What to produce — Rewrite the text in the material below as a Markdown table with the columns Line No. and Text, one numbered row per line. Omit blank lines and the pictures.

Data for analysis —
*** Begin section ***
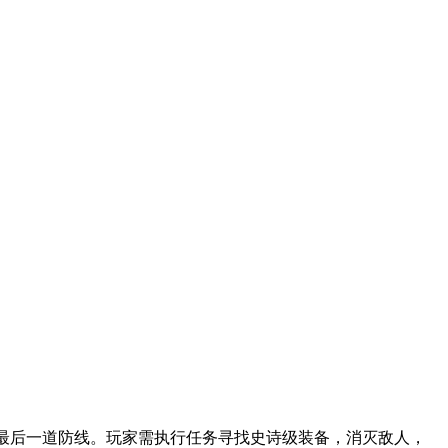
人类的最后一道防线。玩家需执行任务寻找史诗级装备，消灭敌人，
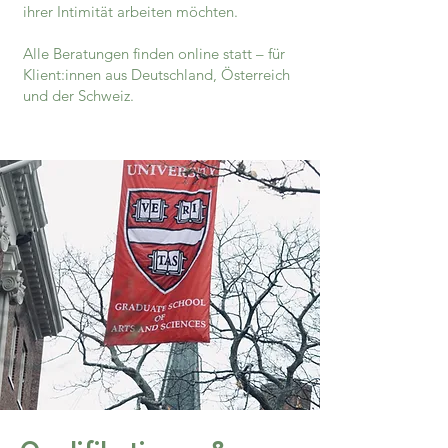
ihrer Intimität arbeiten möchten.
Alle Beratungen finden online statt – für
Klient:innen aus Deutschland, Österreich
und der Schweiz.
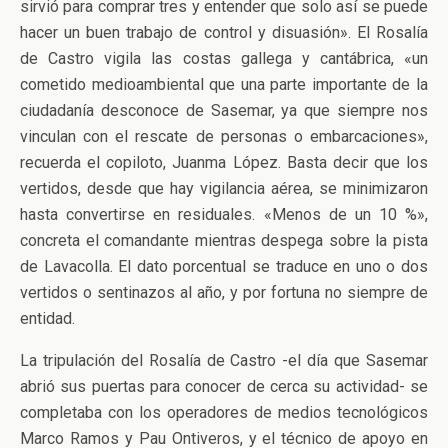
sirvió para comprar tres y entender que solo así se puede
hacer un buen trabajo de control y disuasión». El Rosalía
de Castro vigila las costas gallega y cantábrica, «un
cometido medioambiental que una parte importante de la
ciudadanía desconoce de Sasemar, ya que siempre nos
vinculan con el rescate de personas o embarcaciones»,
recuerda el copiloto, Juanma López. Basta decir que los
vertidos, desde que hay vigilancia aérea, se minimizaron
hasta convertirse en residuales. «Menos de un 10 %»,
concreta el comandante mientras despega sobre la pista
de Lavacolla. El dato porcentual se traduce en uno o dos
vertidos o sentinazos al año, y por fortuna no siempre de
entidad.
La tripulación del Rosalía de Castro -el día que Sasemar
abrió sus puertas para conocer de cerca su actividad- se
completaba con los operadores de medios tecnológicos
Marco Ramos y Pau Ontiveros, y el técnico de apoyo en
*** End section ***
Solution below —
| Line No. | Text |
|---|---|
| 1 | 人类的最后一道防线。玩家需执行任务寻找史诗级装备，消灭敌人， |
| 2 | ihrer Intimität arbeiten möchten. |
| 3 | Alle Beratungen finden online statt – für |
| 4 | Klient:innen aus Deutschland, Österreich |
| 5 | und der Schweiz. |
| 6 | sirvió para comprar tres y entender que solo así se puede |
| 7 | hacer un buen trabajo de control y disuasión». El Rosalía |
| 8 | de Castro vigila las costas gallega y cantábrica, «un |
| 9 | cometido medioambiental que una parte importante de la |
| 10 | ciudadanía desconoce de Sasemar, ya que siempre nos |
| 11 | vinculan con el rescate de personas o embarcaciones», |
| 12 | recuerda el copiloto, Juanma López. Basta decir que los |
| 13 | vertidos, desde que hay vigilancia aérea, se minimizaron |
| 14 | hasta convertirse en residuales. «Menos de un 10 %», |
| 15 | concreta el comandante mientras despega sobre la pista |
| 16 | de Lavacolla. El dato porcentual se traduce en uno o dos |
| 17 | vertidos o sentinazos al año, y por fortuna no siempre de |
| 18 | entidad. |
| 19 | La tripulación del Rosalía de Castro -el día que Sasemar |
| 20 | abrió sus puertas para conocer de cerca su actividad- se |
| 21 | completaba con los operadores de medios tecnológicos |
| 22 | Marco Ramos y Pau Ontiveros, y el técnico de apoyo en |